Свернув за угол по пути в «Карсон», я повстречал старого и явно сумасшедшего бродягу, которого никогда не видел раньше: он напевал какую-то песенку весьма шокирующего содержания, и я осознал, что в наши дни нигде, даже во внутренних двориках домов в нашем квартале, она больше не звучит. А вот в детстве моем эта традиция была глубоко укоренена, песенку эту распевали повсюду, хоть и я не знаю, по этой ли причине Барселона была веселей и раскованней. Бродяги тоже – неотъемлемая часть города с весьма своеобразной традицией, раз уж современный ее герой – это бродяга, он же – архитектор Гауди, человек сварливого нрава, вечная мишень для насмешек из-за своей манеры одеваться. Гениальный зодчий, прославивший свой город, погиб под колесами трамвая и, поскольку вечно ходил в отрепьях, был принят за нищего. Кондуктор вылез и оттащил бездыханное тело в сторону, и ни один прохожий не пришел на помощь тому, кто ныне признан национальным героем Барселоны. И тайная, бессознательная причина ее колдовского воздействия на всех, кто оказывается в этом городе, кроется в бродяжьем духе величайшего гения, когда-либо жившего там.
Тут я дошел до «Карсона», где провел свой первый допрос. И дальше уже расспрашивал не переставая, хотя довольно часто избегал прямых вопросов и применял столь диковинно увертливые околичности, что и не похоже было, будто я о чем-то спрашиваю. Думаю, весь квартал решил, что я мало того, что спятил, но и решил потешить себя безумными развлечениями, как бы отмечая этим празднеством сорокалетие жизни в Койоте.
Да, я спрашивал: у булочника, дружившего с Кармен, у сумасшедшей цветочницы – важной персоны – у супругов, торгующих в табачном ларьке, у парикмахера Пьера, у Лижии, у Хулиана (из бара «Тендер»), у братьев Ферре, у туповатого парня, заменявшего (на день) киоскершу, у адвоката, с которым дружил с тех пор, как вместе изучали юриспруденцию, у трех аптекарш, у таксистов, стоявших на улице Буэнос-Айрес, у кассирши из «Калигари»…

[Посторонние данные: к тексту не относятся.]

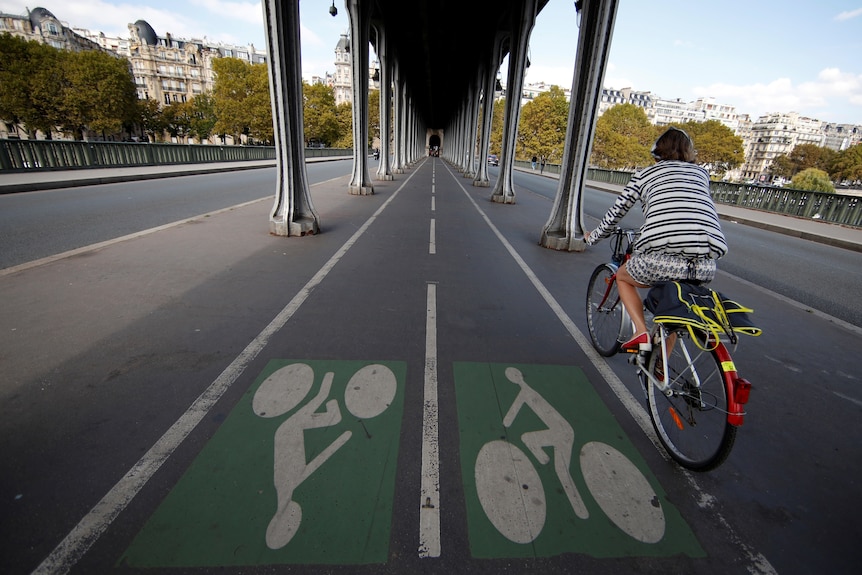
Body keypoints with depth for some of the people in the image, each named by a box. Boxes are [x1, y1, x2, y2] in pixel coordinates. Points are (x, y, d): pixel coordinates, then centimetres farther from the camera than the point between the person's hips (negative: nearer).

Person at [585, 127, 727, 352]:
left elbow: (614, 215, 19)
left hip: (661, 259, -4)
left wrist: (592, 238, 37)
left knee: (622, 277, 28)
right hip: (705, 265, 4)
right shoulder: (701, 173, 26)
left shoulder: (645, 174, 18)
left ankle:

Никто ничего не знал о Кармен и Санчесе, никто никогда не видел их вместе. Но эти наглухо закрытые рты или, иначе говоря, этот заговор молчания, меня не устраивал, потому, наверное, что не давал материала для рассказа под названием «Кармен», который, возможно, будет написан. Тем не менее квартал хранил молчание. Было то, что было, и только это: никто ничего не знал и не ведал, да и странно было бы ждать иного. В довершение бед абсолютное большинство опрошенных полагало, что я шучу, а исключение составлял заменитель, то есть заместитель киоскерши, который вообще отказался со мной говорить, ибо, по его словам, с полицией дела не имеет.
Зной стоял совершенно невыносимый. И вдобавок я разволновался от того, что меня приняли за полицейского. Я присел на веранде «Конго» выпить по рюмочке с приятелем-адвокатом, к которому – по той, быть может, причине, что мы знакомы с юности – питаю доверие и рассказываю ему едва ли не все. Со своим всегдашним юморком он осведомился, не пытаюсь ли я на самом деле установить, что все вокруг нас – сплошная и огромная подделка, обман зрения, мгновенно накатывающее безумие наподобие того, что пережил я однажды, когда, подумав, что из примерочной в швейном ателье в квартале Койот исчезло зеркало, вышел прямо в гроб.